*Problem A*
Filter the records and copy each line that contains the string "Find". Case counts.

Exhibit 3.10
LIMITED LIABILITY COMPANY AGREEMENT OF
[WORLD WRESTLING ENTERTAINMENT, LLC]
This LIMITED LIABILITY COMPANY AGREEMENT (this “Agreement”) of [World Wrestling Entertainment, LLC], a Delaware limited liability company (the “Company”), dated as of [•], 2023 and effective as of immediately following the Conversion, by and among TKO Group Holdings, Inc. (f/k/a New Whale Inc.), a Delaware corporation (“New PubCo”), as the Company’s sole member (the “Managing Member”), TKO Operating Company, LLC (f/k/a Zuffa Parent, LLC), a Delaware limited liability company, solely for purposes of Section 1.09 (“HoldCo”). Capitalized terms used but not defined herein shall have the meanings attributed to such terms in the Transaction Agreement (as defined below).

*Problem B*
In the LLC agreement excerpt, explain for what purpose TKO Operating Company, LLC is made a party to the agreement.

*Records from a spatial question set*
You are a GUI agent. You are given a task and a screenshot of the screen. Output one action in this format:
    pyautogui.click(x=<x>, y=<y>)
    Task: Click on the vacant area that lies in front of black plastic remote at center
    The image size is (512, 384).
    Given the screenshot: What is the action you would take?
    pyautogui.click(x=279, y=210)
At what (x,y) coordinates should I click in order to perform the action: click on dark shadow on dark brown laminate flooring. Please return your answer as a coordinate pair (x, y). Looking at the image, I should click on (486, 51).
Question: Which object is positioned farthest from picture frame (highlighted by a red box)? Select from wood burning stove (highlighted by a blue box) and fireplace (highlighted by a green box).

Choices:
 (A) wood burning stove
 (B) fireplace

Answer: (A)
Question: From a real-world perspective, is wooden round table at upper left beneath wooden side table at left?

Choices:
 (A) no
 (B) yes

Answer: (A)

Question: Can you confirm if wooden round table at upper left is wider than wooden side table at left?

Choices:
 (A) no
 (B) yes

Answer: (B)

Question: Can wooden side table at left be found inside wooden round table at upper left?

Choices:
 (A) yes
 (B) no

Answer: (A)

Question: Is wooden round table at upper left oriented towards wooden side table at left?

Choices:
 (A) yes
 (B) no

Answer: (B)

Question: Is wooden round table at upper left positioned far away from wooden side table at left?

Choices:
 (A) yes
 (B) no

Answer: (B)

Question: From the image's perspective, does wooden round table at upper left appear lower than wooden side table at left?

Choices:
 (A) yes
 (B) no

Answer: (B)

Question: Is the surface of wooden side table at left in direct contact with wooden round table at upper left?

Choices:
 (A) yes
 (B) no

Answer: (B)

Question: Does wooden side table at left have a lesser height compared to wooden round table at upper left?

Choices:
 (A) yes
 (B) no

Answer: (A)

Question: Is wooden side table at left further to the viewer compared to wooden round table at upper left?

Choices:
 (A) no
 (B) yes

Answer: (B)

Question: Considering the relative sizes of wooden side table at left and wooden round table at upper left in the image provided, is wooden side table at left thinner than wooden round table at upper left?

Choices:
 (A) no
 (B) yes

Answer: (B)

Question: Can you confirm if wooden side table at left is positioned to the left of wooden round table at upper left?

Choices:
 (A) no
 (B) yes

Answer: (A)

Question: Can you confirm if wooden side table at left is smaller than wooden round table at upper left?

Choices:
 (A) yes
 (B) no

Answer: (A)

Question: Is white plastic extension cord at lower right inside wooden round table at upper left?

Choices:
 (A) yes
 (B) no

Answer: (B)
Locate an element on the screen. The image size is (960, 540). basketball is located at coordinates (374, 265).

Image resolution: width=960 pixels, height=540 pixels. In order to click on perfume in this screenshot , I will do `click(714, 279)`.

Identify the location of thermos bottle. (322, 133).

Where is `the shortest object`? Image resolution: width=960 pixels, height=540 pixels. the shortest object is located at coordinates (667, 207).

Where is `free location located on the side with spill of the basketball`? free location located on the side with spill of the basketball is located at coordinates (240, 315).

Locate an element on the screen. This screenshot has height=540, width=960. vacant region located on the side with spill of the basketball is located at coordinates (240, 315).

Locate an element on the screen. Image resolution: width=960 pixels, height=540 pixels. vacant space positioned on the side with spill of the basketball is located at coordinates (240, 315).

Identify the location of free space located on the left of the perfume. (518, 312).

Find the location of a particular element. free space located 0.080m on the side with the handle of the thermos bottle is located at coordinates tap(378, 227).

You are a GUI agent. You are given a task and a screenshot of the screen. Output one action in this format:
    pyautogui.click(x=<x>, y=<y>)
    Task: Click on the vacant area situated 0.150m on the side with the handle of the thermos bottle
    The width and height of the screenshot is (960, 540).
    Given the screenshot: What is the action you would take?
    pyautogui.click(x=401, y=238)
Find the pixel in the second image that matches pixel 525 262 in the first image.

*Final result A*
Find the location of a particular element. free space located 0.080m on the side with the handle of the thermos bottle is located at coordinates tap(378, 227).
Find the pixel in the second image that matches pixel 525 262 in the first image.

*Final result B*
TKO Operating Company, LLC, called "HoldCo," is a party solely for the purposes of Section 1.09. The excerpt gives no other role for it.